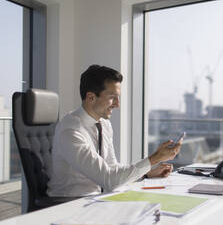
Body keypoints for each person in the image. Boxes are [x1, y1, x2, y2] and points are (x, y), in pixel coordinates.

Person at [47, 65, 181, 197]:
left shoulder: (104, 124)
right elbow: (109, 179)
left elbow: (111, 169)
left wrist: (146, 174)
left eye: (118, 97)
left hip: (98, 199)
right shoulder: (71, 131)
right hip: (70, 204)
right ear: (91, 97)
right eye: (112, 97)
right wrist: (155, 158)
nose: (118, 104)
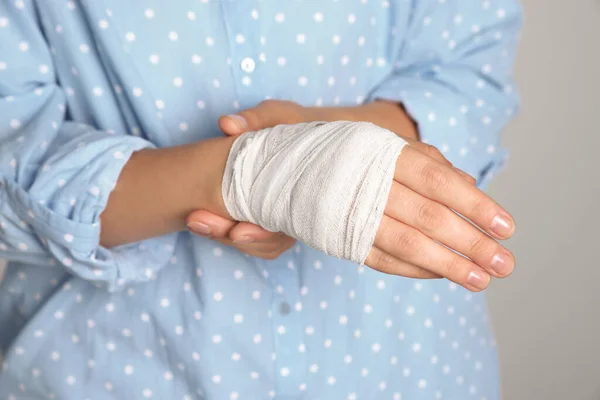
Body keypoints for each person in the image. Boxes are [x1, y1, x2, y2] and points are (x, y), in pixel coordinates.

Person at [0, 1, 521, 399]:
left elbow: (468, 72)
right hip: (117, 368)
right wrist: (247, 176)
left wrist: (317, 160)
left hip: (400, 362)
== == ==
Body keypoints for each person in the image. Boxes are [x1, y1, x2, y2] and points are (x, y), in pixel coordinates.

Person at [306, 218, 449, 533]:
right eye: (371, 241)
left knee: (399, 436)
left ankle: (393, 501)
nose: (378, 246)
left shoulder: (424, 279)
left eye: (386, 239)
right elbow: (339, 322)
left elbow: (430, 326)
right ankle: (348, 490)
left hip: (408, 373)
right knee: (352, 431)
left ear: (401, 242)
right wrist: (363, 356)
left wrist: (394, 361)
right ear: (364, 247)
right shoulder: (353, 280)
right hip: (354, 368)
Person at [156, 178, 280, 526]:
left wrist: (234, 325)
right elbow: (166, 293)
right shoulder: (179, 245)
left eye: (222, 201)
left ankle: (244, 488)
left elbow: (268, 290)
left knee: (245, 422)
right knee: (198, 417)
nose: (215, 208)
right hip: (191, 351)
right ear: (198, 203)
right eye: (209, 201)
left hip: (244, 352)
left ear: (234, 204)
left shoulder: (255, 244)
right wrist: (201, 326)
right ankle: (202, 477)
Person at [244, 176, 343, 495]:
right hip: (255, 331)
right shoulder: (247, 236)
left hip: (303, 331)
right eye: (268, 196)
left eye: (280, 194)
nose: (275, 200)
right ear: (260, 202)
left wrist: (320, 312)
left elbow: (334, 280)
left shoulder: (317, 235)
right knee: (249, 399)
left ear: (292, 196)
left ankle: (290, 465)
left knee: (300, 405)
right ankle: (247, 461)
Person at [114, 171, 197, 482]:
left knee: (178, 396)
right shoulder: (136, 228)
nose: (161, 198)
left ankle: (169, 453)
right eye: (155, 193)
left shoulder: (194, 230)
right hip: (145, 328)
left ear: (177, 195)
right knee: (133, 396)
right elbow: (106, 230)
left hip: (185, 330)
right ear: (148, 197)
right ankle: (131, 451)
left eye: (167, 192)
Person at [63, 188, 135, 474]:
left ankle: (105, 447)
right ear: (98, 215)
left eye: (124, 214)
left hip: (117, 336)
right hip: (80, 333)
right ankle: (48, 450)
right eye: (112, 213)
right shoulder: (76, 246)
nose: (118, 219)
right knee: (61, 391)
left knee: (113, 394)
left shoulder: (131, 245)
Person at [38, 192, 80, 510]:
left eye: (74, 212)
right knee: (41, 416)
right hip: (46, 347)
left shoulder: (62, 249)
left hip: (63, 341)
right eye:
== == ==
# Directions for this task:
Quote the lines above exactly, starting with the one that has "right shoulder: (71, 131)" and ending with the one that has "left hip: (400, 362)"; drop the pictures and include nothing else.

# Completed task:
right shoulder: (71, 131)
right hip: (70, 204)
right ear: (91, 97)
right eye: (112, 97)
right wrist: (155, 158)
nose: (118, 104)
Body keypoints for each person in the image. Boxes are [x1, y1, x2, y2] and points are (x, y), in pixel coordinates.

Person at [0, 1, 521, 399]:
left elbow: (468, 72)
right hip: (117, 368)
right wrist: (247, 176)
left wrist: (317, 160)
left hip: (400, 362)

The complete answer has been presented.